7779547 Have you paid any bloody attention whatsoever to anything else in the Weedverse? Character development is the name of the game, belike. One-note characters aren't so much. Pretty much all the others veer into other topics:
Take The Perilous Romance of Swans - a straightforward romance? Nah, not exactly. At least big parts political thriller and journey of self-discovery. Or Venenum Iocus - looks on the surface like a sword-and-sorcery adventure, but it's at least as much about two newlyweds discovering each other, journeys of self-discovery, making Equestria a better place, and solving ancient mysteries.
Go with the flow. You were expecting plague docs, and while I don't have a crystal ball - hell, not even a crystal flugelhorn - I'll bet we'll see enough of that in the future. In the meantime, enjoy the journey of self-discovery. (Funny, I think I might have noticed a recurring theme...)
7779547 You taste black plague rats??
Im reminded of Keith Leger's Joker. I am quite fond of that movie.
7777864 right with ya there! Leftovers are grand!
Now, you see. I identify with Flicker in a few ways. I also didn't notice him flirting either...

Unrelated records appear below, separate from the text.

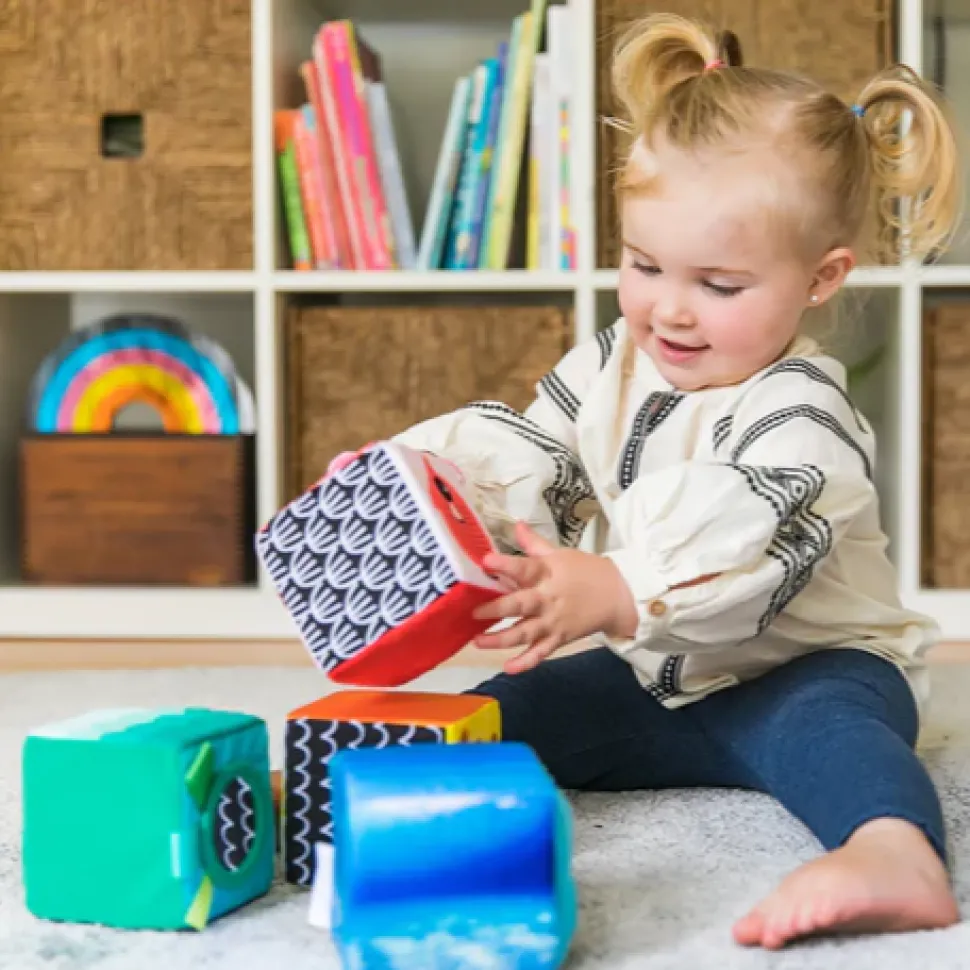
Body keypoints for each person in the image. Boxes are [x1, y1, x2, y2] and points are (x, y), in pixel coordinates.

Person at [332, 13, 963, 949]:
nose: (669, 308)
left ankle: (893, 853)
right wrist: (431, 484)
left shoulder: (803, 414)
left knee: (837, 734)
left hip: (802, 672)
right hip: (658, 678)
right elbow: (539, 446)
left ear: (820, 278)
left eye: (719, 284)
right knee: (502, 711)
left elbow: (750, 534)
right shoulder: (618, 362)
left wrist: (623, 585)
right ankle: (354, 791)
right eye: (643, 265)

7779547 Kudz writes well fleshed out characters, they grow and develop through the stories, that's what he does. As for sexuality who cares? I'm ruddy ACE and I find the stories enjoyable. Just give em a chance.
...
I am simulating this taste in my head right this moment.
I do not think I care for it.
Nope.
Nopenopenopenope.
I'd remove the chocolate sauce and eat it separate.
....
But yeah, Cadance is probably right to be worried.
I think the pairing between these two is adorable, but if Flicker approaches romance the way he does ratcatching, that is, with singleminded determination and gratuitous application of overkill, there are likely to be some potholes in the road.
Especially if he gets it in his mind to use farming equipment again.
Get. 'er done!
A few more things. As an atuistic straight person, I found Flicker's asking permission to be very believable. Part of why it's so hard to communicate, for me, is that I'm always afraid what I'm saying is somehow rude, so Flicker going through a similar trial is relocatable. Secondly...
Me: You know, Hennessy, Flicker's dad got him out here by saying you've got rats in your soul.
Hennessy: (blanches) He's not gonna try settin' me on fire, is he?
Me: Well... maybe just your backside. Ever hear of friction burns?
Sorry. Had to.
In the words of Brawny Buck "Oh god, the implications!"